In classical physics (in particular, the Hamiltonian formulation of mechanics), the state of a particle (moving in $3$ dimensions) corresponds to a point in $6$-dimensional phase space $(\vec q,\vec p)$. The state of a system of two particles moving in $3$ dimensions corresponds to a point in $12$-dimensional phase space $(\vec q_1, \vec q_2, \vec p_1, \vec p_2)$.
In general, if the system has $N$ particles, then the state of the system corresponds to a point in $6N-$dimensional phase space $(\vec q_1,\ldots, \vec q_N,\vec p_1, \ldots, \vec p_N)$.
If our system corresponds to a Hamiltonian
$$\mathcal H = \sum_{i=1}^N \frac{|\vec p_i|^2}{2m} + U(\vec q_1,\ldots, \vec q_N)$$
then the Boltzmann factor becomes
$$e^{-\beta \mathcal H} = e^{-\beta \left(\sum_{i=1}^N \frac{|\vec p_i|^2}{2m}\right)} \cdot e^{-\beta U(\vec q_1,\ldots, \vec q_N)}$$
Summing over all states amounts to integrating over all points in the $6N-$dimensional phase space, which means that
$$Z = \sum_{\text{States}} e^{-\beta H} \rightarrow \frac{1}{h^{3N}}\int d\vec q_1 \ldots \int d\vec q_N \int d\vec p_1 \ldots \int d\vec p_N e^{-\beta \left(\sum_{i=1}^N \frac{|\vec p_i|^2}{2m}\right)} \cdot e^{-\beta U(\vec q_1,\ldots, \vec q_N)}$$
where $h$ is some number with dimensions of momentum $\times$ length, so as to make the integral dimensionless (a common choice is Planck's constant, but this factor drops out from all physical predictions so it doesn't actually matter).
This looks nightmarish. However, exponentials have the beautiful property that $e^{x+y}=e^x e^y$; it follows that
$$Z = \frac{1}{h^{3N}} \left(\int d\vec p_1 e^{-\frac{\beta |\vec p_1|^2}{2m}}\right)\ldots \left(\int d\vec p_N e^{-\frac{\beta |\vec p_N|^2}{2m}}\right) \times \int d\vec q_1 \ldots \int d\vec q_N e^{-\beta U(\vec q_1,\ldots,\vec q_N)}$$
But of course each of those momentum integrals is the same, which means that
$$Z = \frac{1}{h^{3N}}\left(\int d\vec p e^{-\frac{\beta |\vec p|^2}{2m}}\right)^N \times \int d\vec q_1 \ldots \int d\vec q_N e^{-\beta U(\vec q_1,\ldots,\vec q_N)}$$
The first term is just a Gaussian integral, which is easy to evaluate.

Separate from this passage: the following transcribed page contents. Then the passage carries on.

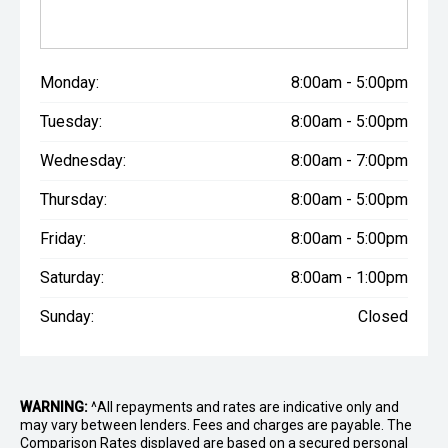
Monday:
8:00am - 5:00pm
Tuesday:
8:00am - 5:00pm
Wednesday:
8:00am - 7:00pm
Thursday:
8:00am - 5:00pm
Friday:
8:00am - 5:00pm
Saturday:
8:00am - 1:00pm
Sunday:
Closed
WARNING:
^All repayments and rates are indicative only and
may vary between lenders. Fees and charges are payable. The
Comparison Rates displayed are based on a secured personal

The second term is still generically nightmarish. However, if it turns out that the interparticle forces can be neglected (e.g. any potential is an external one, like an external gravitational field), then $U(\vec q_1,\ldots,\vec q_N) =\sum_{i=1}^N u(\vec q_i)$, where $u$ is the external potential. This means that the potential term can also be factored, yielding
$$Z = \frac{1}{h^{3N}} \left(\int d\vec q \int d\vec p e^{-\beta\left(\frac{|\vec p|^2}{2m} + u(\vec q)\right)}\right)^N$$
In such cases, it is reasonable to refer to the "single-particle partition function"

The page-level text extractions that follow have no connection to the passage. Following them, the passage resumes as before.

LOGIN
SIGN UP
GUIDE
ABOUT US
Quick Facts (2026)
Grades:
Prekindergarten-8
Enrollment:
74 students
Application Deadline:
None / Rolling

$$Z_1 = \frac{1}{h^3} \int d\vec q \int d\vec p e^{-\beta\left(\frac{|\vec p|^2}{2m}+u(\vec q)\right)}$$
and to simply say that $Z = Z_1^N$. Again, though, this only works if the potential energy term can be factorized, which requires either a non-interacting system or one which is subject to considerable simplifying assumptions.